Hinsichtlich der neuen Sachbescheide meint die Beschwerdeführerin, dass die belangte Behörde eine Scheintätigkeit hinsichtlich der Vermietung der Liegenschaften zu Unrecht angenommen habe.

Ob im Beschwerdefall hinsichtlich der drei Liegenschaften bzw. den darauf befindlichen Gebäuden von einer Vermietungstätigkeit der Beschwerdeführerin auszugehen war, ist eine auf der Ebene der Beweiswürdigung zu beantwortende Sachfrage. Die Sachgrundlagenermittlung der Behörde unterliegt der Prüfung des Verwaltungsgerichtshofes dahin, ob der Sachverhalt genügend erhoben wurde und ob die bei der Beweiswürdigung vorgenommenen Erwägungen den Denkgesetzen und dem allgemeinen menschlichen Erfahrungsgut entsprechen (vgl. für viele das hg. Erkenntnis vom 22. Februar 2000, 95/14/0077).

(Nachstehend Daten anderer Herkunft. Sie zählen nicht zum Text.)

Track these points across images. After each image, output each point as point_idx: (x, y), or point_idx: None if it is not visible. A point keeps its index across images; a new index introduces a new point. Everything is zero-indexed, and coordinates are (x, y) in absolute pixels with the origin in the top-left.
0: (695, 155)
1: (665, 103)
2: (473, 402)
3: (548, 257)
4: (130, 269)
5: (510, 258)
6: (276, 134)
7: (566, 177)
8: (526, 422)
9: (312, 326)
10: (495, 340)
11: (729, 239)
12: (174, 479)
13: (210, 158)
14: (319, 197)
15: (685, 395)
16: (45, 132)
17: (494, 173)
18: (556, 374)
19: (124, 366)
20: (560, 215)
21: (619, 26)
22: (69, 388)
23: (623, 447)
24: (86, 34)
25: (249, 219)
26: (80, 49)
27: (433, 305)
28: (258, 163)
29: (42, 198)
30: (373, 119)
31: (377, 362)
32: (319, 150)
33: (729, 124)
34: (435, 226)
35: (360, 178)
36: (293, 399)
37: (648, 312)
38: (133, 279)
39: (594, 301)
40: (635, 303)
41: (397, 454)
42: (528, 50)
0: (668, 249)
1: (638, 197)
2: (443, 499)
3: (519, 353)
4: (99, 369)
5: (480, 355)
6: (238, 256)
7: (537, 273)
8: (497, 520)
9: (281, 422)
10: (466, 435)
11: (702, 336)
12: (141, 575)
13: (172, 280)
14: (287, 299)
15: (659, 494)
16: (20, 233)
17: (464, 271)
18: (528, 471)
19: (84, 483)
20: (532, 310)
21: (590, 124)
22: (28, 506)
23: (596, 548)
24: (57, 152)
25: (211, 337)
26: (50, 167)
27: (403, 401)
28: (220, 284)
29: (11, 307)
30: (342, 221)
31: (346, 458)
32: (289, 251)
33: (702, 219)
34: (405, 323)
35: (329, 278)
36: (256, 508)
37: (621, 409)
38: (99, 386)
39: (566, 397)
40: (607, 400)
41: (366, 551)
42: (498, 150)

Dieser Prüfung hält die Beweiswürdigung der belangten Behörde stand. Gerade hinsichtlich der Sachverhaltselemente, auf welche die Beschwerdeführerin den Vorwurf einer unzutreffenden Beweiswürdigung stützt, wie zum Beispiel, dass sie "mehrere bebaute und unbebaute Grundstücke" erworben hat, "in der Folge bestehende Gebäude abgetragen und erweitert, sowie auch ein Neubau errichtet" wurden und sie bei all diesen Bautätigkeiten als Bauwerberin und Bauführerin aufgetreten und die gesamte kaufmännische Abwicklung ausschließlich von ihr durchgeführt worden ist, durfte die belangte Behörde ohne gegen Denkgesetze zu verstoßen, davon ausgehen, dass diese gesetzt wurden, um die österreichischen Behörden hinsichtlich des wahren beabsichtigten Zweckes zu täuschen. Wenn die Beschwerdeführerin in diesem Zusammenhang meint, zum Zweck, deutschen Staatsbürgern Eigentum an in Tirol gelegenen Grundstücken zu verschaffen, hätte auch der Eigentumserwerb der unbebauten Grundstücke durch die Beschwerdeführerin genügt, so ist nicht erkennbar, wer in diesem Fall nach Ansicht der Beschwerdeführerin etwa "zweckmässigerweise" als Bauwerber und Bauführer hätte auftreten sollen.

Dass der Beschwerdeführerin ursprünglich "die staatliche Kreditgebühr" vorgeschrieben worden sei, obwohl "behauptet werde, bei den Darlehen habe es sich um Scheingeschäfte gehandelt" ist entgegen der Annahme der Beschwerdeführerin im Hinblick auf das vorgetäuschte Kreditengagement weder verwunderlich, noch beweist es, dass zwischen den Parteien tatsächlich der Wille auf Abschluss eines Darlehensvertrages bestanden hat.

Im Übrigen räumt die Beschwerdeführerin aber in der Beschwerde selbst ein, dass sie "der Phalanx der Zeugen und Parteien" K. - welche in Einvernahmen deutlich zum Ausdruck gebracht hatten, dass eine Vermietung ebenso wenig erfolgt war wie eine Darlehensgewährung - keine ausreichenden Beweismittel entgegenzusetzen gehabt habe.

Die Beschwerde erweist sich daher insgesamt als unbegründet und war daher gemäß § 42 Abs. 1 VwGG abzuweisen.

Die Kostenentscheidung gründet sich auf die §§ 47 ff VwGG in Verbindung mit der Verordnung BGBl. II Nr. 333/2003.